#### [WHAT YOU WILL DO]
Give the number of lines in this listing that contain "Alfonsina", with no other words.

*** Block opens ***

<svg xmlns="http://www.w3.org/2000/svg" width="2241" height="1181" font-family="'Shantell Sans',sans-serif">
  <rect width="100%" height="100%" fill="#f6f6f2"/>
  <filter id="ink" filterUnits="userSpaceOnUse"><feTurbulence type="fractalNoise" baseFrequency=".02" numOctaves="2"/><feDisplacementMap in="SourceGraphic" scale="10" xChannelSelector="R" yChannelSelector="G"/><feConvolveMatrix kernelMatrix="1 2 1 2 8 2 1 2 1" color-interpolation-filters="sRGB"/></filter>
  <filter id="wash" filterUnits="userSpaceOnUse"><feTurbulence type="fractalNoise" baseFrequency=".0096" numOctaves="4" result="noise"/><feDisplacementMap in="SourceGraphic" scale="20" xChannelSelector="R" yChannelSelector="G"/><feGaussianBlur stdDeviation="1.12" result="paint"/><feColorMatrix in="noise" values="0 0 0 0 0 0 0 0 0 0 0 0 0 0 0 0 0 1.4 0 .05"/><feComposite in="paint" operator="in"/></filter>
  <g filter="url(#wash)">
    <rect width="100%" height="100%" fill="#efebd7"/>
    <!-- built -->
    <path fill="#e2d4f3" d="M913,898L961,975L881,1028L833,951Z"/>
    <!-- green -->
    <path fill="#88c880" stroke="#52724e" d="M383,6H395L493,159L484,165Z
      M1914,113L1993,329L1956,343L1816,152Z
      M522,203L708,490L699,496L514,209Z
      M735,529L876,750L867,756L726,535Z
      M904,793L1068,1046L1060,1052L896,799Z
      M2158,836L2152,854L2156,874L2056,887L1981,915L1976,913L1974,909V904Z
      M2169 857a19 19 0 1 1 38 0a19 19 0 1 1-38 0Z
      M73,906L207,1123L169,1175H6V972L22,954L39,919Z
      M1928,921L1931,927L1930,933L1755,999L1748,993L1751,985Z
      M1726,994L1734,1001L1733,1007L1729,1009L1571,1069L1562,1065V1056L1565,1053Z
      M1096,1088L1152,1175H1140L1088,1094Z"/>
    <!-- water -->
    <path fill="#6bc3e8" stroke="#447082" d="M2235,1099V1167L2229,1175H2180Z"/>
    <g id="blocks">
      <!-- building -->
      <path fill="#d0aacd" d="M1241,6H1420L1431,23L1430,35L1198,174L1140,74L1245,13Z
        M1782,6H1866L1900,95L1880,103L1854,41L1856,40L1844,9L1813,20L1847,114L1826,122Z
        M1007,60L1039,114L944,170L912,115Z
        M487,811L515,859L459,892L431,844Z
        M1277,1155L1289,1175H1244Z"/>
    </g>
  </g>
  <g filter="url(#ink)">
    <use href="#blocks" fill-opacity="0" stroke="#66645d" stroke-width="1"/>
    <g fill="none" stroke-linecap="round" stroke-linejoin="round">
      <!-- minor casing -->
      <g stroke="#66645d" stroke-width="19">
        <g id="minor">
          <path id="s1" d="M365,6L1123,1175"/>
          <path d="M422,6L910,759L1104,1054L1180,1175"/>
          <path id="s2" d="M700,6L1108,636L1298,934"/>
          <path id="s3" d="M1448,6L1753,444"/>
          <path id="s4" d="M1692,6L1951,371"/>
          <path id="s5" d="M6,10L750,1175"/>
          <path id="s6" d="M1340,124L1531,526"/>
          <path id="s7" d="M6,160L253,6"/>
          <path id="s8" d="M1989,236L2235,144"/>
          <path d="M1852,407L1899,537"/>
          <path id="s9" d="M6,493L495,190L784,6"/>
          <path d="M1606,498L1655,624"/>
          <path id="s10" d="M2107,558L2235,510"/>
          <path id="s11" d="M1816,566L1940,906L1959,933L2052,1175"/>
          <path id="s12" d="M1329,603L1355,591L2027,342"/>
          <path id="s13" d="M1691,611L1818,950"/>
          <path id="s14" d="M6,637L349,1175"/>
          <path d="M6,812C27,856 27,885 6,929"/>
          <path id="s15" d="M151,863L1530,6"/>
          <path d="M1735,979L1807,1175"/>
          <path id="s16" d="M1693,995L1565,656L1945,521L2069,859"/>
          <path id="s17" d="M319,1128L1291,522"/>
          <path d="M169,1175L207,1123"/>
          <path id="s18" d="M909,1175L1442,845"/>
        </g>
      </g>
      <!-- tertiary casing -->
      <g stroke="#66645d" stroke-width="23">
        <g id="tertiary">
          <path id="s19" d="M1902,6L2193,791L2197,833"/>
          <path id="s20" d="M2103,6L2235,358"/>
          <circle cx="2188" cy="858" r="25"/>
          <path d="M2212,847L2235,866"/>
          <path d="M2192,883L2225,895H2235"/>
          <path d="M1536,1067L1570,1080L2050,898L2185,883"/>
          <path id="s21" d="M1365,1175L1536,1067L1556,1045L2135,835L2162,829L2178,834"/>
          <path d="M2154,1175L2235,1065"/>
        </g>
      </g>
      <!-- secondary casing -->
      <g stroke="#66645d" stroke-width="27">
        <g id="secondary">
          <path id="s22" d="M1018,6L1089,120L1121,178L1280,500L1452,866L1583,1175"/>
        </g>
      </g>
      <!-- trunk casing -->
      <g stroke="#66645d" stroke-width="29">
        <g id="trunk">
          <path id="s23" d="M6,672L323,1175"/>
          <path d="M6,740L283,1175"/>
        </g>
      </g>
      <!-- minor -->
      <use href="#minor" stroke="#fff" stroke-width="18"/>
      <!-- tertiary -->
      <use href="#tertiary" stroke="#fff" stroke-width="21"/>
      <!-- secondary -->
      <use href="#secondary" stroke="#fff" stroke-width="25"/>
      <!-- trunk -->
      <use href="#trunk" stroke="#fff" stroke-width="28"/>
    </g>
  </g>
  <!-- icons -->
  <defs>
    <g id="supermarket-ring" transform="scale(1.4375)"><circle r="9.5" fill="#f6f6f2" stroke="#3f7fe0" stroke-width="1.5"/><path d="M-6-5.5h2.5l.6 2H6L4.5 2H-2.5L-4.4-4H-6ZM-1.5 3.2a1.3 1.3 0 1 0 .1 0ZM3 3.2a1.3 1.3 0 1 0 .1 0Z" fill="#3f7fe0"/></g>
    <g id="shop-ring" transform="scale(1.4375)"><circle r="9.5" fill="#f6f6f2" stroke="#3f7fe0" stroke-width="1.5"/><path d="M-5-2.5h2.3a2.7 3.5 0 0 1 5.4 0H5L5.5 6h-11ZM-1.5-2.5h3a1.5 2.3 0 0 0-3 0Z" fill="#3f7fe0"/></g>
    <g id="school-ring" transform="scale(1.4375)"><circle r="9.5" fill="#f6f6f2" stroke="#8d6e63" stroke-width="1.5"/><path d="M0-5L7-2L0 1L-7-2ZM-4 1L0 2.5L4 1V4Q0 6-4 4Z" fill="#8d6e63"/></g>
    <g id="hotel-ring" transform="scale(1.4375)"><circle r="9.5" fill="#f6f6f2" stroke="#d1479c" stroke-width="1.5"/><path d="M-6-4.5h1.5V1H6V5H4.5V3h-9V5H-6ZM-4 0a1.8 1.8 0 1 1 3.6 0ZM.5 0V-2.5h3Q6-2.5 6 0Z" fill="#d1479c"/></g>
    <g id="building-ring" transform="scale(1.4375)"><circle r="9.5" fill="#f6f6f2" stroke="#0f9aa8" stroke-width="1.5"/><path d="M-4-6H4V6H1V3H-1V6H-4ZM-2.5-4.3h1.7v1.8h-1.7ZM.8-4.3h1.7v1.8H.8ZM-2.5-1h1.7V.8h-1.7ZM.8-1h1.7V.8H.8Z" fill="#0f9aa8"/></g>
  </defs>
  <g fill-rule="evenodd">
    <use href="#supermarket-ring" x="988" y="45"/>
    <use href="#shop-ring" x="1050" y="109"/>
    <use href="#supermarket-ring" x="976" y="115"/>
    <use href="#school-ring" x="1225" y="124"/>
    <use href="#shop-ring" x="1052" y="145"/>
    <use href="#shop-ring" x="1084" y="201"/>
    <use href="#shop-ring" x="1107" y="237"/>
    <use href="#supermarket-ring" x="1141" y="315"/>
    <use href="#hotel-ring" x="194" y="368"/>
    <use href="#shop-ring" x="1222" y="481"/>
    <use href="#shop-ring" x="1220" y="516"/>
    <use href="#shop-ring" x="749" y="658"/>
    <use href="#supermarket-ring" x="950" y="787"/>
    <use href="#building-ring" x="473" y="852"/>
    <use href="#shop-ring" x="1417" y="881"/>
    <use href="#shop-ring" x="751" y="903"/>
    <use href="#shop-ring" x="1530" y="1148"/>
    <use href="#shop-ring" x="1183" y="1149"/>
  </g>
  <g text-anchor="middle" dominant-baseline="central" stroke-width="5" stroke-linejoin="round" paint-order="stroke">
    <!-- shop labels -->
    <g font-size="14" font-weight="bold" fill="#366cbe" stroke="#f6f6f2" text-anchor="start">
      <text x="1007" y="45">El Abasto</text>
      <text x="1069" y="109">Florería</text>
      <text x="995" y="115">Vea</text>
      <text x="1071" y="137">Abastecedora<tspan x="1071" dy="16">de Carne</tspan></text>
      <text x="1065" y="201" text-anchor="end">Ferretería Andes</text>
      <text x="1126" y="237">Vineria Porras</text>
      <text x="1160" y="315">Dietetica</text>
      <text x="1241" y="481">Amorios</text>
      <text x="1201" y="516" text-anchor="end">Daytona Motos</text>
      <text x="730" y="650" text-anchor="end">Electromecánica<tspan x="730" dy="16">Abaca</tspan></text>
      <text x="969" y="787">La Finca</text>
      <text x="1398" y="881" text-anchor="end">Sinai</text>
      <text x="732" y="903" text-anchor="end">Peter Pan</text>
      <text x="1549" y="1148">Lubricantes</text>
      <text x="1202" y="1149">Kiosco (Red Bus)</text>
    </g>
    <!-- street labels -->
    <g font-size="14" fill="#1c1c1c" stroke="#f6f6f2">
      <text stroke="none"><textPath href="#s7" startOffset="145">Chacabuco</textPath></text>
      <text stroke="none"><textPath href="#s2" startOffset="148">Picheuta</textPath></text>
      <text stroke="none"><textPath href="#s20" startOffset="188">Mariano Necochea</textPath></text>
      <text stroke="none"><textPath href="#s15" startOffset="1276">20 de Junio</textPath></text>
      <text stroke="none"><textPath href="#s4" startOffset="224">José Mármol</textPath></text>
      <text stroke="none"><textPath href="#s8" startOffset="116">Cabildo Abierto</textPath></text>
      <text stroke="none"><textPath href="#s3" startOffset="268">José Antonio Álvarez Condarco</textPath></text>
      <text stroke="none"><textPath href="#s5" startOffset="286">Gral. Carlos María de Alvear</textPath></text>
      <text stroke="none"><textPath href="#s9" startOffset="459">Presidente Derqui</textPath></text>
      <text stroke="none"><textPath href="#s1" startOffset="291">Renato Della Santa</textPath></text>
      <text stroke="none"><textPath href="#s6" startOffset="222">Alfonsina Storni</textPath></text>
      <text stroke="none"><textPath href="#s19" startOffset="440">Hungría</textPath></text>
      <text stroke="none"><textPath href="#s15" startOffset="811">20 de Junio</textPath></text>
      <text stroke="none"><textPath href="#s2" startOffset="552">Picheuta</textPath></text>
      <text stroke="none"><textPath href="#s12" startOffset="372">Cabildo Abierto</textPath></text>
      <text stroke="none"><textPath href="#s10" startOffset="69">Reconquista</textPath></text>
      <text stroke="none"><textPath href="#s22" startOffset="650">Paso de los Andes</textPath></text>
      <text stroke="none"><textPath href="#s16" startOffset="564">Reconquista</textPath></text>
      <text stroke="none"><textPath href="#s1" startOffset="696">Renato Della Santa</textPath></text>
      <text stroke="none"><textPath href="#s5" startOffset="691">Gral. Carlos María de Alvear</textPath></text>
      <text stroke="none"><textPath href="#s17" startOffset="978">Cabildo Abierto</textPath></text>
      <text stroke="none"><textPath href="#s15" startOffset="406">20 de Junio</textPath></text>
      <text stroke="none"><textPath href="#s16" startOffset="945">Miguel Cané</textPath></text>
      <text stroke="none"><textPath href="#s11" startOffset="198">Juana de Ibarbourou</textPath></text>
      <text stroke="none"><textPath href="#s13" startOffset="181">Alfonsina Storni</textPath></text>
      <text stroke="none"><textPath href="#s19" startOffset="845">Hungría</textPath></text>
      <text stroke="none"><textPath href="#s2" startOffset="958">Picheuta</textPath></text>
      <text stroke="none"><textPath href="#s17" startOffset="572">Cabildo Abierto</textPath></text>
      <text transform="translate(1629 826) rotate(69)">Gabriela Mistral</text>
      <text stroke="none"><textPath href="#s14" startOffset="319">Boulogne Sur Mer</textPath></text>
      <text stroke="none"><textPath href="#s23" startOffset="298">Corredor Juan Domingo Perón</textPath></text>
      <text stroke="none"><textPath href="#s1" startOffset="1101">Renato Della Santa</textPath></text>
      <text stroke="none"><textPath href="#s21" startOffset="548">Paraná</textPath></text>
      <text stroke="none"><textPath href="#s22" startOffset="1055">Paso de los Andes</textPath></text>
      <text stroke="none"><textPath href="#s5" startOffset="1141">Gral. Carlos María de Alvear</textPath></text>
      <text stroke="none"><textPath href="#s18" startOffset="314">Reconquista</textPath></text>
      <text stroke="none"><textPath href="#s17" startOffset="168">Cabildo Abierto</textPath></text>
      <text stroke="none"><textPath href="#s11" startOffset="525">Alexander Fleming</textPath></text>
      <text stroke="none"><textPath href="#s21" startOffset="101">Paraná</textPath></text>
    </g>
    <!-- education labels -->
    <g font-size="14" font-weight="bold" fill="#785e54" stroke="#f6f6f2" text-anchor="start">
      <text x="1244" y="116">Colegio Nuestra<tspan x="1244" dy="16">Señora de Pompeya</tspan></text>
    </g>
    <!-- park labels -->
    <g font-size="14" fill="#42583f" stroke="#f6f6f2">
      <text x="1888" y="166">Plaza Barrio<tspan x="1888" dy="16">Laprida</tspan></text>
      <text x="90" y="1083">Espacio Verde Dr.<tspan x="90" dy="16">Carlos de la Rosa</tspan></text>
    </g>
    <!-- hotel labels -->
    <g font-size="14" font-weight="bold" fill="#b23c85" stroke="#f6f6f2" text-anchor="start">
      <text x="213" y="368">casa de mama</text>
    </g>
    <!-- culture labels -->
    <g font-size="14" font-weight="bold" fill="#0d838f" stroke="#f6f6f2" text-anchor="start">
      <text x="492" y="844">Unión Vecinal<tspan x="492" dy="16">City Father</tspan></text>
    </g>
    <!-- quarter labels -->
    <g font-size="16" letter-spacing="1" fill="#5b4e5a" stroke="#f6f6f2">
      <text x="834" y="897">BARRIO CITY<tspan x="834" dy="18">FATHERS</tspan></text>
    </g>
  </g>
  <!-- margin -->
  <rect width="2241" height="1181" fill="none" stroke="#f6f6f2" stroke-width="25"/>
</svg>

*** Block closes ***

#### [WRITTEN SOLUTION]
2